═══ Source information

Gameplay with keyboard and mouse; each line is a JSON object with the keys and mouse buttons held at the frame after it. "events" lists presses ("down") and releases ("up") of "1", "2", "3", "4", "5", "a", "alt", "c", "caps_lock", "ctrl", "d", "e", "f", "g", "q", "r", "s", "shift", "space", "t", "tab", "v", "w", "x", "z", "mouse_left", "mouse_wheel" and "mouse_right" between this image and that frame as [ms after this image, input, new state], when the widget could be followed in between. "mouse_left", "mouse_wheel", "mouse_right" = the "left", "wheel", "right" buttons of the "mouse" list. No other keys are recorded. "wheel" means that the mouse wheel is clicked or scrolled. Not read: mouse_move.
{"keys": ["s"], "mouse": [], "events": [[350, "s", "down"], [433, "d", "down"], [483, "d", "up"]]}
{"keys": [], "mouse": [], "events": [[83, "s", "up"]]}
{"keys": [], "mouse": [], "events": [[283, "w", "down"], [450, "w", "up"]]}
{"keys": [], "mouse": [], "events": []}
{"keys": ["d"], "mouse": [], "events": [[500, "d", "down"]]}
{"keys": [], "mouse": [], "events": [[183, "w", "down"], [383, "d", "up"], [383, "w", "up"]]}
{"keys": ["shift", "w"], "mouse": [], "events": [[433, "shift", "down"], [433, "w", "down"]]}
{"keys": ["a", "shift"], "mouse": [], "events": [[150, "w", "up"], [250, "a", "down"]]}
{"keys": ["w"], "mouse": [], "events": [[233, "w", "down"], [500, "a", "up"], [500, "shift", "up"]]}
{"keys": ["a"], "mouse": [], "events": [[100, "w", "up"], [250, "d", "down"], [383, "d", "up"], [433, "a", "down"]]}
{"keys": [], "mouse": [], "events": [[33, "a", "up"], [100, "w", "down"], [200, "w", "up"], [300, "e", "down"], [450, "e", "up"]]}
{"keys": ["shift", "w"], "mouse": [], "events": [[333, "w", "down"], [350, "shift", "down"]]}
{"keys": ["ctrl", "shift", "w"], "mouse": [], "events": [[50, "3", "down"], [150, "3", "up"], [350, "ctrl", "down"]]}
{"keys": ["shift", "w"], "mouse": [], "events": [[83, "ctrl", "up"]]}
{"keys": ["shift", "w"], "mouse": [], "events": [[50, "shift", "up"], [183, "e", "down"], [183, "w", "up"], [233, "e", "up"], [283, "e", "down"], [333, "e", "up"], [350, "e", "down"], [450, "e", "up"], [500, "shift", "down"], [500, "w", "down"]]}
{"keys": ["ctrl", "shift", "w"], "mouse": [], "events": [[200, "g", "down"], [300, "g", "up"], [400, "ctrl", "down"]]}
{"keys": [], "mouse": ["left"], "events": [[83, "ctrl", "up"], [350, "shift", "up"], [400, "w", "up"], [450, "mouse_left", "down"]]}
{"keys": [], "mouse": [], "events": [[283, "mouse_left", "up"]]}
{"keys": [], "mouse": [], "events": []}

══════

> Goal of the exercise
Each record above should be reproduced in full, exactly as it stands.

> Answer area
Gameplay with keyboard and mouse; each line is a JSON object with the keys and mouse buttons held at the frame after it. "events" lists presses ("down") and releases ("up") of "1", "2", "3", "4", "5", "a", "alt", "c", "caps_lock", "ctrl", "d", "e", "f", "g", "q", "r", "s", "shift", "space", "t", "tab", "v", "w", "x", "z", "mouse_left", "mouse_wheel" and "mouse_right" between this image and that frame as [ms after this image, input, new state], when the widget could be followed in between. "mouse_left", "mouse_wheel", "mouse_right" = the "left", "wheel", "right" buttons of the "mouse" list. No other keys are recorded. "wheel" means that the mouse wheel is clicked or scrolled. Not read: mouse_move.
{"keys": ["s"], "mouse": [], "events": [[350, "s", "down"], [433, "d", "down"], [483, "d", "up"]]}
{"keys": [], "mouse": [], "events": [[83, "s", "up"]]}
{"keys": [], "mouse": [], "events": [[283, "w", "down"], [450, "w", "up"]]}
{"keys": [], "mouse": [], "events": []}
{"keys": ["d"], "mouse": [], "events": [[500, "d", "down"]]}
{"keys": [], "mouse": [], "events": [[183, "w", "down"], [383, "d", "up"], [383, "w", "up"]]}
{"keys": ["shift", "w"], "mouse": [], "events": [[433, "shift", "down"], [433, "w", "down"]]}
{"keys": ["a", "shift"], "mouse": [], "events": [[150, "w", "up"], [250, "a", "down"]]}
{"keys": ["w"], "mouse": [], "events": [[233, "w", "down"], [500, "a", "up"], [500, "shift", "up"]]}
{"keys": ["a"], "mouse": [], "events": [[100, "w", "up"], [250, "d", "down"], [383, "d", "up"], [433, "a", "down"]]}
{"keys": [], "mouse": [], "events": [[33, "a", "up"], [100, "w", "down"], [200, "w", "up"], [300, "e", "down"], [450, "e", "up"]]}
{"keys": ["shift", "w"], "mouse": [], "events": [[333, "w", "down"], [350, "shift", "down"]]}
{"keys": ["ctrl", "shift", "w"], "mouse": [], "events": [[50, "3", "down"], [150, "3", "up"], [350, "ctrl", "down"]]}
{"keys": ["shift", "w"], "mouse": [], "events": [[83, "ctrl", "up"]]}
{"keys": ["shift", "w"], "mouse": [], "events": [[50, "shift", "up"], [183, "e", "down"], [183, "w", "up"], [233, "e", "up"], [283, "e", "down"], [333, "e", "up"], [350, "e", "down"], [450, "e", "up"], [500, "shift", "down"], [500, "w", "down"]]}
{"keys": ["ctrl", "shift", "w"], "mouse": [], "events": [[200, "g", "down"], [300, "g", "up"], [400, "ctrl", "down"]]}
{"keys": [], "mouse": ["left"], "events": [[83, "ctrl", "up"], [350, "shift", "up"], [400, "w", "up"], [450, "mouse_left", "down"]]}
{"keys": [], "mouse": [], "events": [[283, "mouse_left", "up"]]}
{"keys": [], "mouse": [], "events": []}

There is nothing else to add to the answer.